From the second half of the 19th century, technical progress has made possible the manufacturing, on "in tondo" [circular] machines, a good imitation of handmade paper. Nonetheless, even today better-made machine paper is but an imitation of the handmade one.The real "handmade paper" for watercolor must possess several characteristics, without duplication in machine based production:
- All the four edges must be natural (called deckle edges): in handmade paper they are created by nature (they are left by the deckle used to form the sheet) while industrial papers are produced in rolls that are cut afterward (or ripped to imitate manual manufacturing). The manufacturers of industrial papers for watercolor try to maintain at least one natural side to give more value to their product. Handmade papers don't need these trickeries.
- Handmade paper fibers have no prevalent direction, because the plant particles that compose it have not been forced by the circular motion of the machine to take a particular direction.
- The surface is natural, as the sheet comes out fom the hands of the "master papermaker" and is particularly "soft" to the touch.
Other features that any paper for watercolor should have, whether manufactured by hand or machine:
- The pH should be neutral, normally 7, so that the paper is resistant to mold and remains unchanged over time.
- The raw material should be of 100% natural fibers, preferably cotton. Often industrial papers have only a small percentage of cotton because, for cost reasons, a part is added, sometimes predominant, of less valuable cellulose, industrially extracted from trees
- Sizing (glue) should be homogeneous, both on the surface and inside the sheet, to avoid uncontrolled absorption of water-based colors by the fibers.

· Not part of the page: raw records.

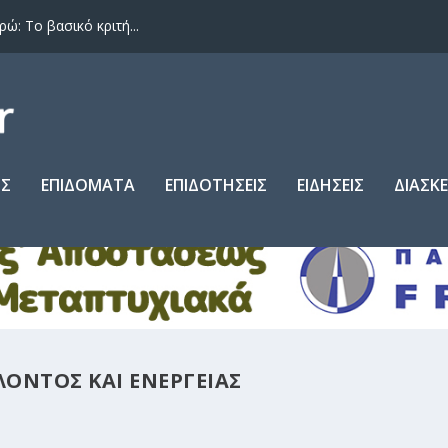
: Το βασικό κριτή...
ΙΣ
ΕΠΙΔΟΜΑΤΑ
ΕΠΙΔΟΤΗΣΕΙΣ
ΕΙΔΗΣΕΙΣ
ΔΙΑΣΚ
ΛΟΝΤΟΣ ΚΑΙ ΕΝΕΡΓΕΙΑΣ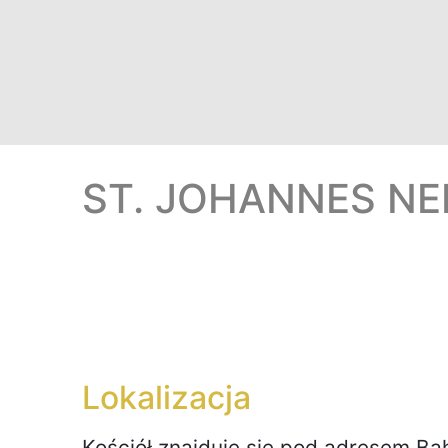
ST. JOHANNES N
Lokalizacja
Kościół znajduje się pod adresem
Ba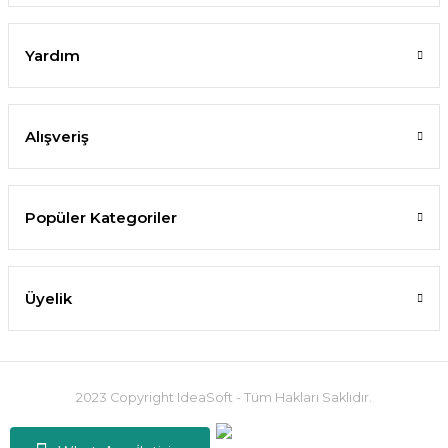
Yardım
Alışveriş
Popüler Kategoriler
Üyelik
2023 Copyright IdeaSoft - Tüm Hakları Saklıdır.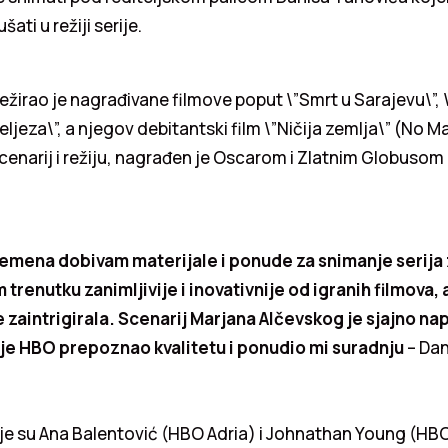
ati u režiji serije.
ežirao je nagrađivane filmove poput \”Smrt u Sarajevu\”, 
eljeza\”, a njegov debitantski film \”Ničija zemlja\” (No M
scenarij i režiju, nagrađen je Oscarom i Zlatnim Globusom 
.
emena dobivam materijale i ponude za snimanje serija 
 trenutku zanimljivije i inovativnije od igranih filmova, 
 zaintrigirala. Scenarij Marjana Alčevskog je sjajno nap
 je HBO prepoznao kvalitetu i ponudio mi suradnju
– Dan
ije su Ana Balentović (HBO Adria) i Johnathan Young (HBO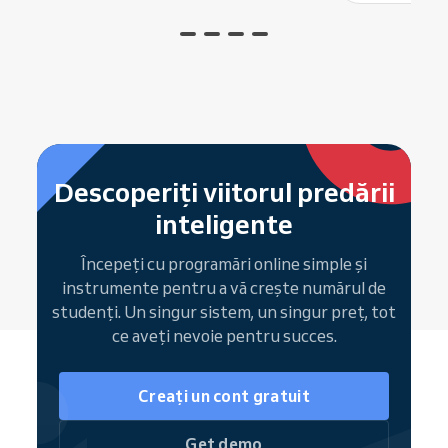
Descoperiți viitorul predării
inteligente
Începeți cu programări online simple și
instrumente pentru a vă crește numărul de
studenți. Un singur sistem, un singur preț, tot
ce aveți nevoie pentru succes.
Creați un cont gratuit
Get demo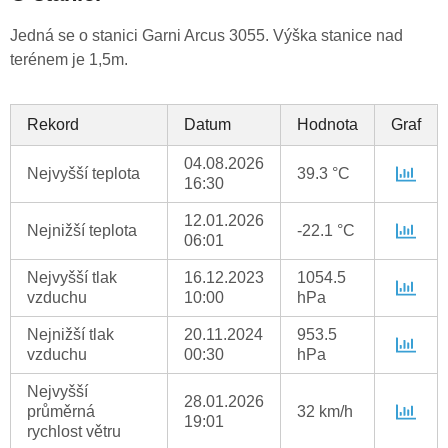
Jedná se o stanici Garni Arcus 3055. Výška stanice nad
terénem je 1,5m.
Rekord
Datum
Hodnota
Graf
04.08.2026
Nejvyšší teplota
39.3 °C
16:30
12.01.2026
Nejnižší teplota
-22.1 °C
06:01
Nejvyšší tlak
16.12.2023
1054.5
vzduchu
10:00
hPa
Nejnižší tlak
20.11.2024
953.5
vzduchu
00:30
hPa
Nejvyšší
28.01.2026
průměrná
32 km/h
19:01
rychlost větru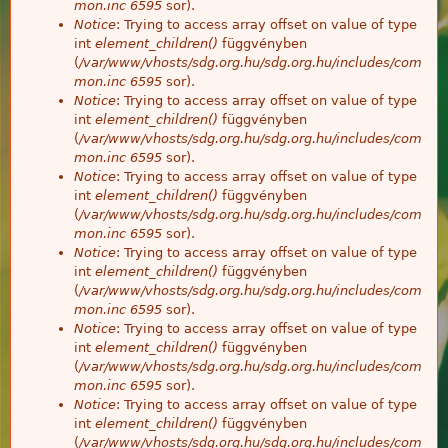
mon.inc
6595
sor).
Notice
: Trying to access array offset on value of type
int
element_children()
függvényben
(
/var/www/vhosts/sdg.org.hu/sdg.org.hu/includes/com
mon.inc
6595
sor).
Notice
: Trying to access array offset on value of type
int
element_children()
függvényben
(
/var/www/vhosts/sdg.org.hu/sdg.org.hu/includes/com
mon.inc
6595
sor).
Notice
: Trying to access array offset on value of type
int
element_children()
függvényben
(
/var/www/vhosts/sdg.org.hu/sdg.org.hu/includes/com
mon.inc
6595
sor).
Notice
: Trying to access array offset on value of type
int
element_children()
függvényben
(
/var/www/vhosts/sdg.org.hu/sdg.org.hu/includes/com
mon.inc
6595
sor).
Notice
: Trying to access array offset on value of type
int
element_children()
függvényben
(
/var/www/vhosts/sdg.org.hu/sdg.org.hu/includes/com
mon.inc
6595
sor).
Notice
: Trying to access array offset on value of type
int
element_children()
függvényben
(
/var/www/vhosts/sdg.org.hu/sdg.org.hu/includes/com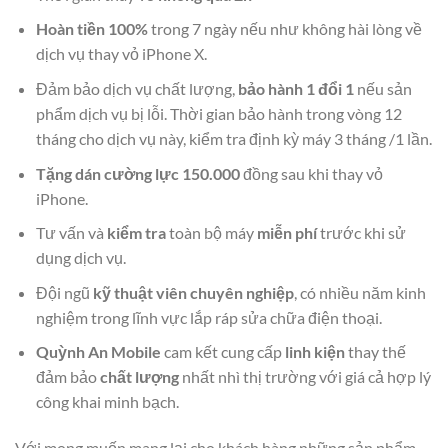
Hoàn tiền 100%
trong 7 ngày nếu như không hài lòng về
dịch vụ thay vỏ iPhone X.
Đảm bảo dịch vụ chất lượng,
bảo hành 1 đổi 1
nếu sản
phẩm dịch vụ bị lỗi. Thời gian bảo hành trong vòng 12
tháng cho dịch vụ này, kiểm tra định kỳ máy 3 tháng /1 lần.
Tặng dán cường lực 150.000
đồng sau khi thay vỏ
iPhone.
Tư vấn và
kiểm tra
toàn bộ máy
miễn phí
trước khi sử
dụng dịch vụ.
Đội ngũ
kỹ thuật viên chuyên nghiệp
, có nhiều năm kinh
nghiệm trong lĩnh vực lắp ráp sửa chữa điện thoại.
Quỳnh An Mobile
cam kết cung cấp
linh kiện
thay thế
đảm bảo
chất lượng
nhất nhì thị trường với giá cả hợp lý
công khai minh bạch.
Với mong muốn mang lại cho khách hàng những sản phẩm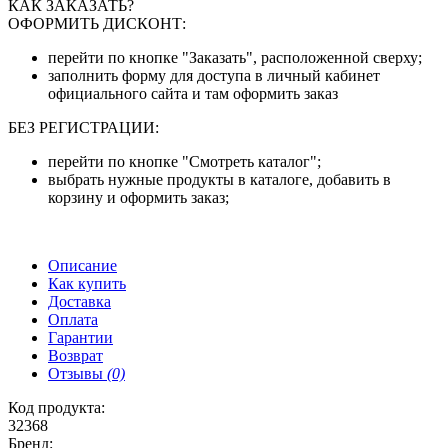
КАК ЗАКАЗАТЬ?
ОФОРМИТЬ ДИСКОНТ:
перейти по кнопке "Заказать", расположенной сверху;
заполнить форму для доступа в личный кабинет
официального сайта и там оформить заказ
БЕЗ РЕГИСТРАЦИИ:
перейти по кнопке "Смотреть каталог";
выбрать нужные продукты в каталоге, добавить в
корзину и оформить заказ;
Описание
Как купить
Доставка
Оплата
Гарантии
Возврат
Отзывы
(0)
Код продукта:
32368
Бренд: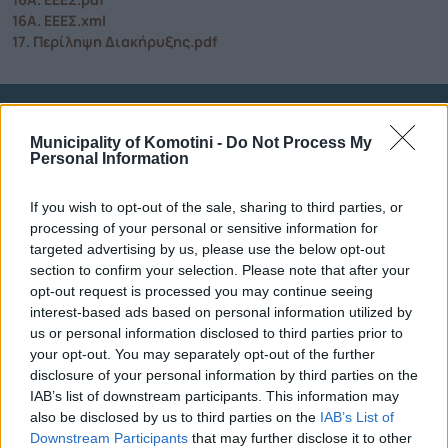
16Α. ΕΕΕΣ.xml
17. Περίληψη Διακήρυξης.pdf
Τηλεφωνικό Κέντρο
Municipality of Komotini -
Do Not Process My
Personal Information
Τηλεφωνικό Κέντρο
25313-52400
FAX Δήμου
25310-22756
If you wish to opt-out of the sale, sharing to third parties, or
Γραφείο Δημάρχου
25310-82177
processing of your personal or sensitive information for
Κ.Ε.Π.
25310-83300
targeted advertising by us, please use the below opt-out
section to confirm your selection. Please note that after your
Κ.Α.Π.Η.
25310-22797
opt-out request is processed you may continue seeing
Νοσοκομείο
25310-22222
interest-based ads based on personal information utilized by
Αστυνομικό Τμήμα
25310-22100
us or personal information disclosed to third parties prior to
your opt-out. You may separately opt-out of the further
Κ.Τ.Ε.Λ.
25310-22912
disclosure of your personal information by third parties on the
Ο.Σ.Ε.
25310-22650
IAB’s list of downstream participants. This information may
Αρχ. Μουσείο
25310-22411
also be disclosed by us to third parties on the
IAB’s List of
Downstream Participants
that may further disclose it to other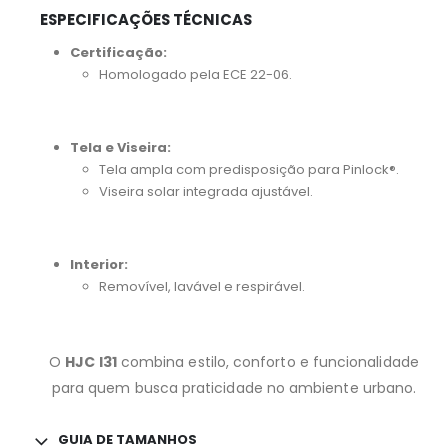
ESPECIFICAÇÕES TÉCNICAS
Certificação:
Homologado pela ECE 22-06.
Tela e Viseira:
Tela ampla com predisposição para Pinlock®.
Viseira solar integrada ajustável.
Interior:
Removível, lavável e respirável.
O
HJC I31
combina estilo, conforto e funcionalidade
para quem busca praticidade no ambiente urbano.
GUIA DE TAMANHOS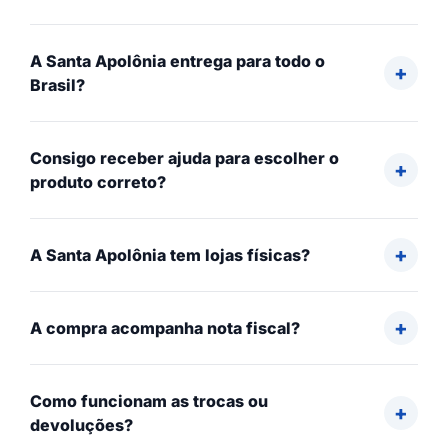
A Santa Apolônia entrega para todo o
Brasil?
Consigo receber ajuda para escolher o
produto correto?
A Santa Apolônia tem lojas físicas?
A compra acompanha nota fiscal?
Como funcionam as trocas ou
devoluções?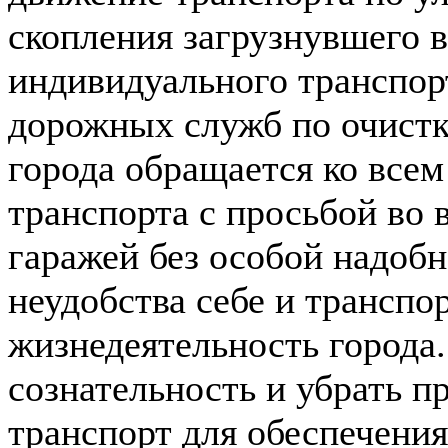
скопления загрузнувшего в
индивидуального транспорт
дорожных служб по очистк
города обращается ко все
транспорта с просьбой во 
гаражей без особой надобн
неудобства себе и транспо
жизнедеятельность города.
сознательность и убрать п
транспорт для обеспечени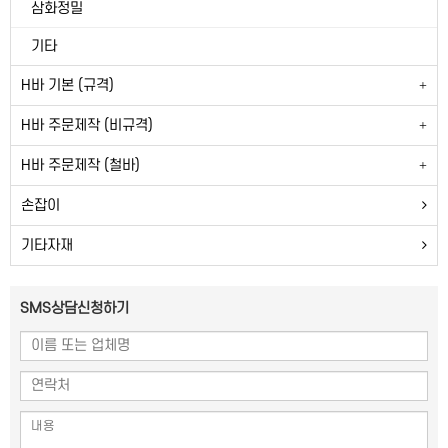
삼화정밀
기타
H바 기본 (규격)
H바 주문제작 (비규격)
H바 주문제작 (철바)
손잡이
기타자재
SMS상담신청하기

The master papermaker who took care of the training of our Peruvian staff has, in its curriculum, a wide experience in the manufacture of the famous type "Export", now considered the best quality of watercolor paper.
The raw material used is exclusively local cotton, the famous PIME and Tanguiz types, known for the resistance and the small caliber of their fibers. The sizing is performed in paste, to be perfectly homogeneous, and the pH is carefully monitored.
Not satisfied, our process of improvement continues, with the objective of achieving the ISO 11108 certification (international standard archival papers) that now we cover partially.
Artist papers produced by Papelera Don Bosco yields good results also techniques other than watercolors. It has been tested for pencils (also grease ones), tempera, gouache, oil, Indian ink and oriental techniques, engravings, collages; it is also fit for many printing systems: from traditional typography to xylography, from lithography to modern digital printing systems.
It is common feeling that high quality is synonymous of high price: in the case of the paper by Papelera Don Bosco this is not true. Producing in a developing country like Peru allows us, while maintaining a fair wage to local workers, to have very low costs that largely offsets the costs of transport by air.We are also available to produce, for art institutions, limited edition producers, and any other work requiring premium materials or brand recognition, custom watermarked paper with logos or signatures, even in small quantities.
The paper by Papelera Don Bosco has an added value, invisible but deeply significant: purchasing its products you also contribute to our charity and to the wages of twenty willing and capable young people of desolate suburbs. All profits (here included the depreciation charge of the building, machinery and instruction costs, the result of donations) are destined to the charitable deeds of the parish, such as kindergartens, soup kitchens, oratory for street children, care for the elderly and medication access for the poor.